Culture

Egyptian artists outside Cairo struggle for spotlight

North Africa

The hashtag #Art_Has_No_Place, a campaign launched by artists, attempts to break the monopoly on art imposed by artists in the Egyptian capital Cairo

Cairo is Egypt’s cultural capital, as the majority of art galleries, headquarters of media outlets and other cultural establishments are located in the metropolis. Frustrated with the lack of opportunities for artists in other cities around the country, Alexandria-based artist Maha Mohamed and her colleagues launched the #Art_Has_No_Place campaign in July 2017.

Mohamed, 22, told Al-Monitor that the campaign is starting to show solid progress, with cultural events organized in various cities and hundreds of artists joining in. The initiative aims to promote the work of artists from all over Egypt, most of whom are musicians, actors, singers, painters and photographers.

“#Art_Has_No_Place mainly aims to shed light on the monopoly of Cairo in cultural affairs. I have wanted to join the field of TV advertisements and cinema, but I couldn’t because I live in Alexandria. I found that other artists around me face the same problem, so I decided to launch a platform where the public can see the art of people outside the capital,” Mohamed said.

The initiative started with Mohamed and her colleagues posting their art on social media with the hashtag #Art_Has_No_Place, in an attempt to encourage other artists from all over the country to do the same.

The campaign includes a promotional video that features a drummer who plays music in an abandoned place without an audience. The choice of the drummer in the video is deliberate.

“The drummer is the most important band member and the one responsible for setting the tempo. However, he sits at the back [of the stage] and people neither see nor remember him much. That’s exactly what is happening to Egyptian artists who do not live in the capital,” Mohamed said.

The video’s voice-over, by Yousef al-Tohamy, seeks to encourage artists who feel they get little visibility: “You are not alone. There are a lot of people like you. … Successful but trapped in a closed circle. Hardworking but in a deadlock. … No one values their hard work. … You will work hard and try but your eyes won’t see anything but emptiness. … A theater without an audience. … But you should know that you are not just another person in the background, you control the entire song. You are there but they just don’t see you.”

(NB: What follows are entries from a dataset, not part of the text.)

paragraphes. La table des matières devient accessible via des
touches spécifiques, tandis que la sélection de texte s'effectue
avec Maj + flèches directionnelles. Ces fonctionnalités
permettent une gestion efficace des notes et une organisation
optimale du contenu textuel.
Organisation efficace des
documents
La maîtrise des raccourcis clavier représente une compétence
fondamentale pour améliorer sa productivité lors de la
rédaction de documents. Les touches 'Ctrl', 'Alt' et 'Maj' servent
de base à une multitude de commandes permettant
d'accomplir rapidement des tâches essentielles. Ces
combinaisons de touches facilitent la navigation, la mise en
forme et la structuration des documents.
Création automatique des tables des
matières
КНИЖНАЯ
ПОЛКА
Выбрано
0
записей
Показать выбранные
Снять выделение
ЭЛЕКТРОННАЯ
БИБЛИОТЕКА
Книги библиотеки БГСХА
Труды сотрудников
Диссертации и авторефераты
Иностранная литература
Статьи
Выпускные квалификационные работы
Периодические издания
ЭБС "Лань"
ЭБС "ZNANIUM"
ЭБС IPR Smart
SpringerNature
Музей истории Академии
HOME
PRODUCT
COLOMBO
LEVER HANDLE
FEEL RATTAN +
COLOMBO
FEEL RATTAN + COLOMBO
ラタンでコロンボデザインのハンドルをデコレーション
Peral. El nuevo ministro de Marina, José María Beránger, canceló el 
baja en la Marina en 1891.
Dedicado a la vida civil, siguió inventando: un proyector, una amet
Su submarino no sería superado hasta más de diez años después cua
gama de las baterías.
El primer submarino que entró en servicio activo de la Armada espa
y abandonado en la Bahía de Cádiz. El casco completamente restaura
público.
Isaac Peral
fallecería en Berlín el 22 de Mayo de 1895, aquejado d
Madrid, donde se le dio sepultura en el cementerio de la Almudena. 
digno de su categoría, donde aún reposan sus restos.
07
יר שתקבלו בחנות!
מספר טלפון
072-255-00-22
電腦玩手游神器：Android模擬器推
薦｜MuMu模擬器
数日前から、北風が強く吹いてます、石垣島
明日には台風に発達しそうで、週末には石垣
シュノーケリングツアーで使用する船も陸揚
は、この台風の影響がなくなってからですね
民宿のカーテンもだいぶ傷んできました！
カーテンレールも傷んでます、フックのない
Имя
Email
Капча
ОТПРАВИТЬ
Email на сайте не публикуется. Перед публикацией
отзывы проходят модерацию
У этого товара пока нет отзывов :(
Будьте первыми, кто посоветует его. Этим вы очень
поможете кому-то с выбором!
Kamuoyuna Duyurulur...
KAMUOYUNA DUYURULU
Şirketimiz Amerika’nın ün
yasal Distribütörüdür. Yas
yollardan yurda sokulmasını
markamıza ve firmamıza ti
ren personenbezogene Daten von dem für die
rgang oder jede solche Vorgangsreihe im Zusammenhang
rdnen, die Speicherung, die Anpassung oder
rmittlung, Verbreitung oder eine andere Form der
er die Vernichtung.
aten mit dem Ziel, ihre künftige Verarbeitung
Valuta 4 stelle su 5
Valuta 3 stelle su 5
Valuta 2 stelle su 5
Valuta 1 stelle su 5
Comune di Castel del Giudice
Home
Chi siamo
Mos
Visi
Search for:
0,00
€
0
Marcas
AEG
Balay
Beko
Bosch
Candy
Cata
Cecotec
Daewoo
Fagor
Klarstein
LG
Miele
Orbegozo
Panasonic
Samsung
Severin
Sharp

Ahmed Moustafa, the drummer who appeared in the video, said drummers outside Cairo are struggling with low-quality recording studios and producers who are not willing to provide funding for any underground bands that exist in cities outside the capital.

“We lack the funding and facilities in Alexandria. We have very few recording studios. We also lack theaters where we can perform concerts,” he told Al-Monitor. “However, the #Art_Has_No_Place campaign empowers artists from 26 [out of the 29] governorates and provides a platform for them to display their works.”

The campaign has not just been limited to posting art pieces and videos online under the hashtag #Art_Has_No_Place, but it has extended to the organization of an art exhibition and cultural events in collaboration with cultural institutions, including the Goethe Institute, the co-working space Shebak Mazloum and the cultural coffee shop Beram we Sayed in Alexandria.

“A play by an Alexandria-born director was staged at the Goethe Institute after I contacted them and briefed them on the initiative,” Mohamed said.

Anas Elnily, a 23-year-old director from Alexandria, said he experienced difficult times trying to find a theater for his play “Ka’ana” (“As If It Is”) due to the high rental prices in his hometown as well as the limited number of venues.

“Life is hard for independent artists in Egypt in general and it is even harder for people who live outside the capital,” Elnily told Al-Monitor.

Elnily said he posted his desire to perform his play on his Facebook account and was then contacted by the #Art_Has_No_Place initiative. “The initiative plays an instrumental role in easing the obstacles artists face outside the capital in bringing their works to the public,” he said.

Eman Mahmoud, a photographer from Minya, in Upper Egypt, agrees with Elnily. “It is hard to find exhibition spaces in Minya and opportunities for artists are limited. That’s why you have to move to the capital to search for opportunities and funding,” she told Al-Monitor. Mahmoud, who has not joined the campaign but said she will, said she must travel to the capital to seek opportunities to move ahead with her career.

“When there are no facilities in your hometown, you have to move where all the facilities are and where all the attention and [majority of the art sector] is located,” she added.

Art critic Tarek el-Shenawy said that the #Art_Has_No_Place initiative is very important, and that it should be expanded and embraced by governmental institutions. “We have long wanted campaigns like this one because it addresses a very crucial and real obstacle facing artists from outside Cairo,” he told Al-Monitor.

Shenawy said the government should support the initiative and provide facilities for artists outside the capital. He urged media outlets to highlight works by Egyptian artists, and encouraged artists not to give up but instead to find a way to show their art to the public.